Breast cancer has been so amplified that you can't go to an event or watch television without getting challenged. We do need to throw more money at research-- all sorts of medical research. By emphasizing breast cancer, we run the risk of eclisping other forms of cancer. Look at it this way:
  • Only half of the population has breasts. I don't want to say we should ignore something like breast or prostate cancer, but everyone has a liver and most people have two lungs.
  • Some types of breast cancer is genetic. That means they've hit a finish line for some kinds of breast cancer: if they follow the same protocols as other types of genetic diseases, they could close off that line of cancer. That is easier than it sounds. This sort of cancer presents itself in the latter childbearing years so its likely that a woman has passed it on before she knows she has it. In today's world of diminishing health coverage, early screening is unlikely. If we could detect genetic cursors; and small tumors early, we could catch cancer early.

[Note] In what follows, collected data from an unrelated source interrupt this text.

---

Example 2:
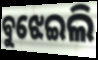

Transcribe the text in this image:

ବୁଝେଇଲି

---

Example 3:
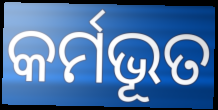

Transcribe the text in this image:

କର୍ମଭୂତ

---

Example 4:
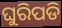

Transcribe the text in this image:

ଘୁରିପଡି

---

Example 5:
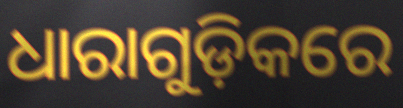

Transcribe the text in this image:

ଧାରାଗୁଡ଼ିକରେ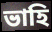
ভাহি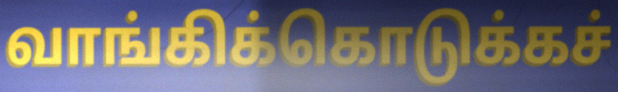
வாங்கிக்கொடுக்கச்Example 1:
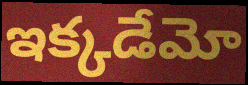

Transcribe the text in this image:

ఇక్కడేమో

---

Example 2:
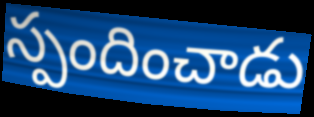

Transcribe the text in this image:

స్పందించాడు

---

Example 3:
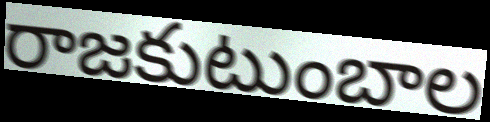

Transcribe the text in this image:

రాజకుటుంబాల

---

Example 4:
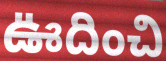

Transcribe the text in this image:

ఊదించి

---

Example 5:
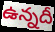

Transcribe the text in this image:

ఉన్నదీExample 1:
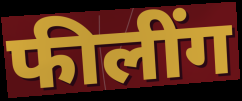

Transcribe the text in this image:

फीलींग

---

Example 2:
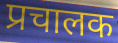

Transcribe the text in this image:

प्रचालक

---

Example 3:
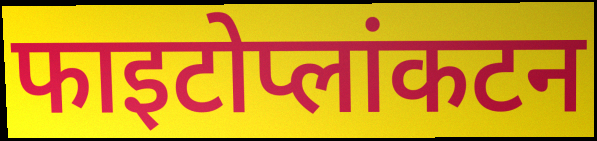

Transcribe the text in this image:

फाइटोप्लांकटन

Prevention isn't popular in the medical profession. Doctors cannot bill for a healthy heart; or charge for a bypass they never have to do. Healthy people will deprive the medical professionals of their livelihood. I've said it before: if you build a utopia and make everyone immortal, your first problem will be a lot of out-of-work doctors.

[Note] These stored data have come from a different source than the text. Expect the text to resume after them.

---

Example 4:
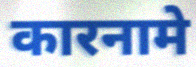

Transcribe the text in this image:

कारनामे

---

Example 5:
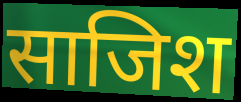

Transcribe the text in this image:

साजिश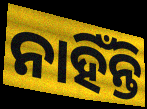
ନାହିଁନ୍ତି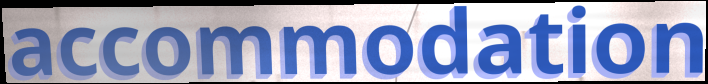
accommodation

We need to look mainly at prevention. Once we spy down that rabbit hole, we need to go as far as that goes. Everyone thinks that cigarettes cause cancer. I could believe that there is a linkage, but there is ink in the water. Everyone exposed to cigarettes are also exposed to car exhaust; and they live in a electricified society (no? what are you reading this post on?). Many non-smokers die of lung cancer and most of them have been exposed to car exhaust. The prevalence of cancer comes in step with the rise of the automobile and electricity. What if the nemesis of breast cancer was a car-free lifestyle or a world with fewer EM bleeding doo-dads? Sure, we'll wear little pink ribbon. Would you park your car to save yourself from breast cancer; or rescue your mother or aunt or sister? If you think Big Tobacco is a formidable opponent to the question of what causes cancer, imagine the resistance mounted by the auto-makers, the people like Enron and oil companies. If ending cancer isn't that important, why is some usher interuptting my movie?